» **Provided data**
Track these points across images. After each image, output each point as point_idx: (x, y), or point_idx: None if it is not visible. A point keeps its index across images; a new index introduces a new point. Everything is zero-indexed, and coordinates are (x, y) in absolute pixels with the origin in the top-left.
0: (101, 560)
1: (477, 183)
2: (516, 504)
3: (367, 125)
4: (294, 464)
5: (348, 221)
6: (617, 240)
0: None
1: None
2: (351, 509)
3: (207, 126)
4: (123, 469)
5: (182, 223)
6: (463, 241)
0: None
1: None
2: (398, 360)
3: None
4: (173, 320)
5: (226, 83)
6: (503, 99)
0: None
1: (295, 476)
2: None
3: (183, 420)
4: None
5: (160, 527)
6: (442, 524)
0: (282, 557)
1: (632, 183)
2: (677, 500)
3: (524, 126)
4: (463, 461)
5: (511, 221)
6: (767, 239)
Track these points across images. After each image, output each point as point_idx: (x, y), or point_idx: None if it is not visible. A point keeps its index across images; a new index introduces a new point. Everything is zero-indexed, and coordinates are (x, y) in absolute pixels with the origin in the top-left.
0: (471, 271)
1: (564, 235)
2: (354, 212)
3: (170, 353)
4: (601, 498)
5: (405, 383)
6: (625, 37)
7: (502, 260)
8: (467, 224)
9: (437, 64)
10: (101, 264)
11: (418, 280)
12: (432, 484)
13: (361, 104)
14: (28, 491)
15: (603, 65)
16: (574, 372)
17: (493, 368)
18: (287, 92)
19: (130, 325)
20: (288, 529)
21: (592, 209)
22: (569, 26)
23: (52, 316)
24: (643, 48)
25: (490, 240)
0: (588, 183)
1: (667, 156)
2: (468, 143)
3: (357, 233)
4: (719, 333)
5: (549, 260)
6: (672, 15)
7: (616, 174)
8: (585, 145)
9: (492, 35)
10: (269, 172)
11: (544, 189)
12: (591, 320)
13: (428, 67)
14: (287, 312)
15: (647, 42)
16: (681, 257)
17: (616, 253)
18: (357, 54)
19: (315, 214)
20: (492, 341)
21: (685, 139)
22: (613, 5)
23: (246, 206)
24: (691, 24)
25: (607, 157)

» **To do**
Write out every line of the records above in its original order, reproducing each one character for character.

» **Exercise solution**
Track these points across images. After each image, output each point as point_idx: (x, y), or point_idx: None if it is not visible. A point keeps its index across images; a new index introduces a new point. Everything is zero-indexed, and coordinates are (x, y) in absolute pixels with the origin in the top-left.
0: (101, 560)
1: (477, 183)
2: (516, 504)
3: (367, 125)
4: (294, 464)
5: (348, 221)
6: (617, 240)
0: None
1: None
2: (351, 509)
3: (207, 126)
4: (123, 469)
5: (182, 223)
6: (463, 241)
0: None
1: None
2: (398, 360)
3: None
4: (173, 320)
5: (226, 83)
6: (503, 99)
0: None
1: (295, 476)
2: None
3: (183, 420)
4: None
5: (160, 527)
6: (442, 524)
0: (282, 557)
1: (632, 183)
2: (677, 500)
3: (524, 126)
4: (463, 461)
5: (511, 221)
6: (767, 239)
Track these points across images. After each image, output each point as point_idx: (x, y), or point_idx: None if it is not visible. A point keeps its index across images; a new index introduces a new point. Everything is zero-indexed, and coordinates are (x, y) in absolute pixels with the origin in the top-left.
0: (471, 271)
1: (564, 235)
2: (354, 212)
3: (170, 353)
4: (601, 498)
5: (405, 383)
6: (625, 37)
7: (502, 260)
8: (467, 224)
9: (437, 64)
10: (101, 264)
11: (418, 280)
12: (432, 484)
13: (361, 104)
14: (28, 491)
15: (603, 65)
16: (574, 372)
17: (493, 368)
18: (287, 92)
19: (130, 325)
20: (288, 529)
21: (592, 209)
22: (569, 26)
23: (52, 316)
24: (643, 48)
25: (490, 240)
0: (588, 183)
1: (667, 156)
2: (468, 143)
3: (357, 233)
4: (719, 333)
5: (549, 260)
6: (672, 15)
7: (616, 174)
8: (585, 145)
9: (492, 35)
10: (269, 172)
11: (544, 189)
12: (591, 320)
13: (428, 67)
14: (287, 312)
15: (647, 42)
16: (681, 257)
17: (616, 253)
18: (357, 54)
19: (315, 214)
20: (492, 341)
21: (685, 139)
22: (613, 5)
23: (246, 206)
24: (691, 24)
25: (607, 157)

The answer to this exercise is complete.